Louise Milligan, author of the axe-grinding book Cardinal: The Rise and Fall of George Pell, had a different emphasis in her recent report for ABC News. “The other choirboy remained silent about what George Pell did to them until his friend’s death,” she wrote. “Then, four years ago, with private and resolute determination told his truth to Victoria Police” (emphasis added).
His truth, Ms. Milligan? What about the truth?
For those forgetful of the particulars of the Pell case, permit me to briefly recap.
In March 2013, more than a year before any complaints were filed against Pell, Victoria police began their “Operation Tethering,” soliciting any “information” regarding inappropriate contact with minors at St. Patrick’s Cathedral in Melbourne. No crime had been reported. Requests for information were advertised in the local press.
In early 2017, the police told Pell that there were, as yet, no allegations. A few months later, they alerted him to forthcoming charges. Of his own volition, Pell traveled from the Vatican back to Australia to defend his innocence.
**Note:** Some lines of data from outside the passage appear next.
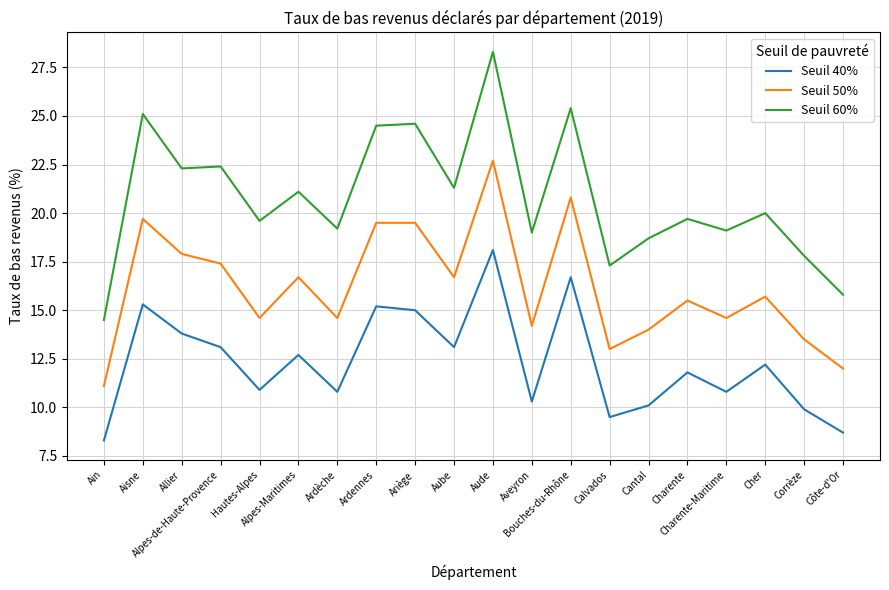

True or false: Seuil 40% and Seuil 60% intersect in this chart.

False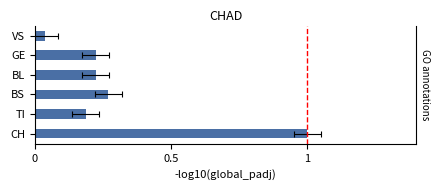

True or false: the data shows 0.1 at TI.

False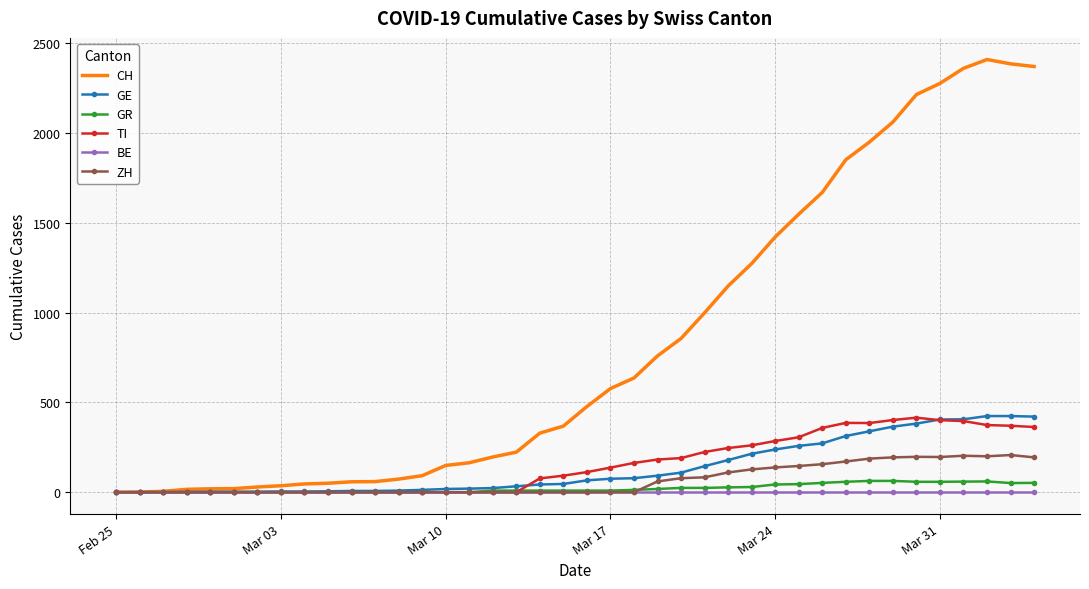

What is the difference between the maximum and minimum values in the CH series?

2409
In March 2018, a pretrial “committal hearing” of four weeks ensued. At the end of it, the magistrate permitted the case to go to trial. Significantly: A court injunction prevented the nature of the accusations, the development of the case, or even the verdict from being discussed by the Australian media. Also significantly: That did not prevent widespread speculation and character assassinations from appearing in the press, influencing public perception and likely prejudicing the jury.
The first jury trial, in October 2018, resulted in a hung jury, meaning that the jurors failed to reach a unanimous verdict. Witnesses who attended Pell’s trial said that the jury had voted overwhelmingly, 10–2, voted for Pell’s acquittal. Despite this, prosecution decided to go ahead with a second trial. It took place in December 2018. The new jury found Pell guilty of five charges of sexual abuse of minors.
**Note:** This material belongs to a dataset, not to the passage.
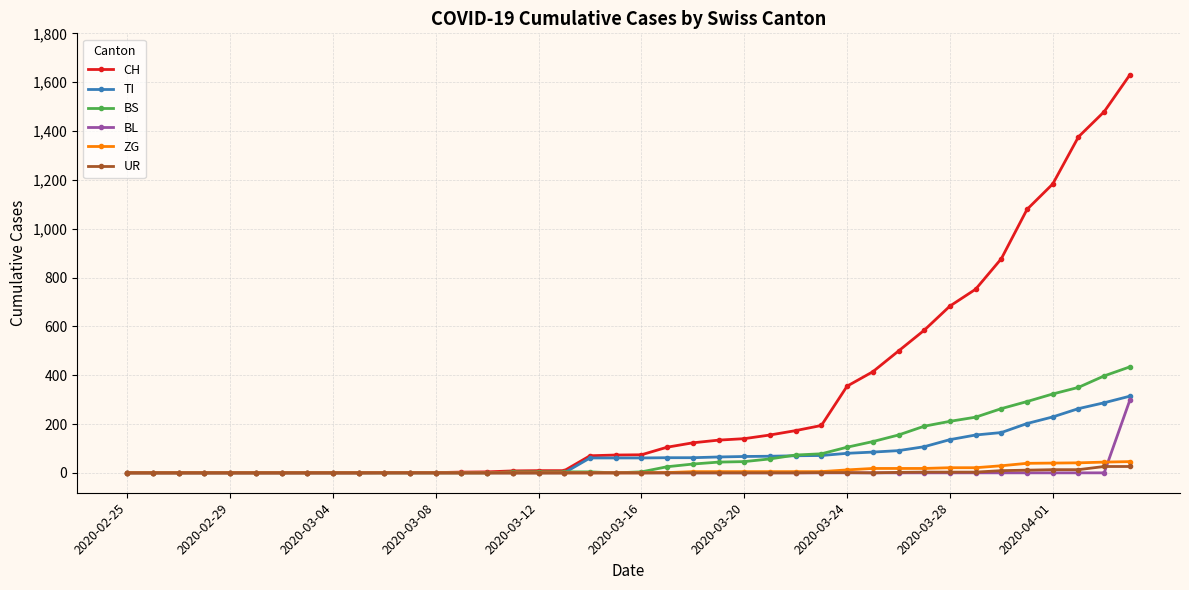

Is this an area chart (filled region under the line)?

No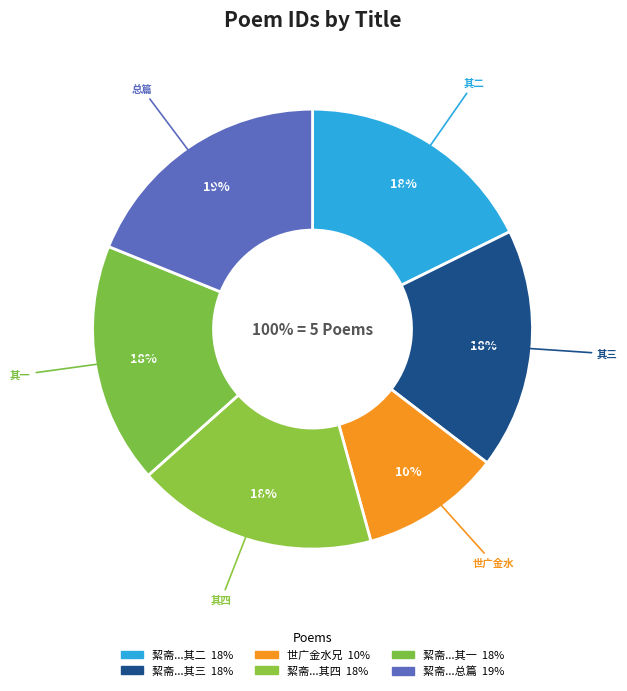

What is the change in value from 絜斋世丈以西园述怀集苏六十韵诗见示，为赋五古四章 其三 to 絜斋世丈以西园述怀集苏六十韵诗见示，为赋五古四章 其四?

+1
But don’t serious accusations require equally serious review? Don’t they, in other words, require evidence? For those seeking revenge against institutionalized sexual abuse — in the Catholic Church, on the casting couch, in the culture at large — perhaps this is insignificant. Perhaps if a person is male, or conservative, or a Catholic priest, he should be considered guilty until proven innocent. But in a criminal court? If the function of law is to determine the truth and to deliver justice — note: this is distinct from the function of a Church tribunal or congressional hearing (e.g. Brett Kavanaugh’s), which, for the additional purpose of assessing a person’s suitability to a leadership role, weighs (even low-evidenced) accusations against concerns such as safeguarding and moral character — then the Pell case shows how profoundly dysfunctional the Australian legal system is.
A man was accused of a serious assault, denied it outright, and — on the basis of the accusation alone; an accusation described as outlandish by the dissenting judge — is now behind bars.
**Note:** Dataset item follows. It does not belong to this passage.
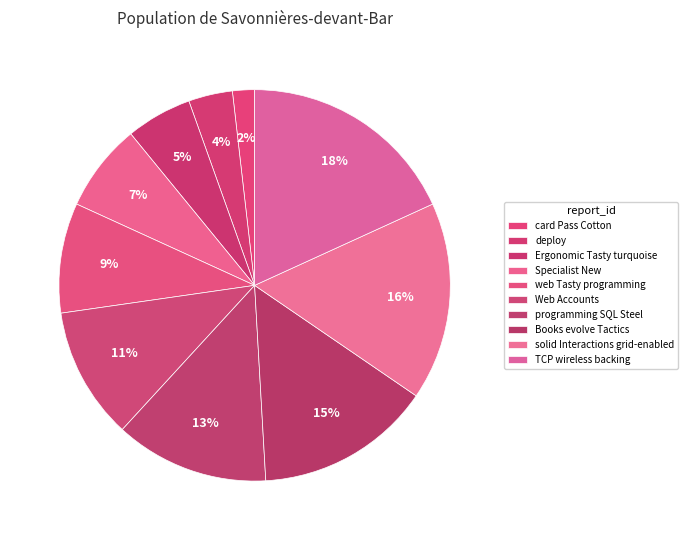

Is it true that Web Accounts is 3% of the pie?

False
George Weigel, who has also written about the case here at NRO, writes at First Things that “for the moment, this astonishing, indeed incomprehensible, decision calls into the gravest doubt the quality of justice in Australia — and the possibility of any Catholic cleric charged with sexual abuse to receive a fair trial or a fair consideration of the probity of his trial.” Catholic clerics, yes. But also, anyone.
The stubborn questions remain. Beyond his accuser’s account, what evidence was presented against Pell? Where were the facts, established and proven beyond reasonable doubt? Like the blindfolded Lady Justice, they are, in this strange case, unnervingly absent.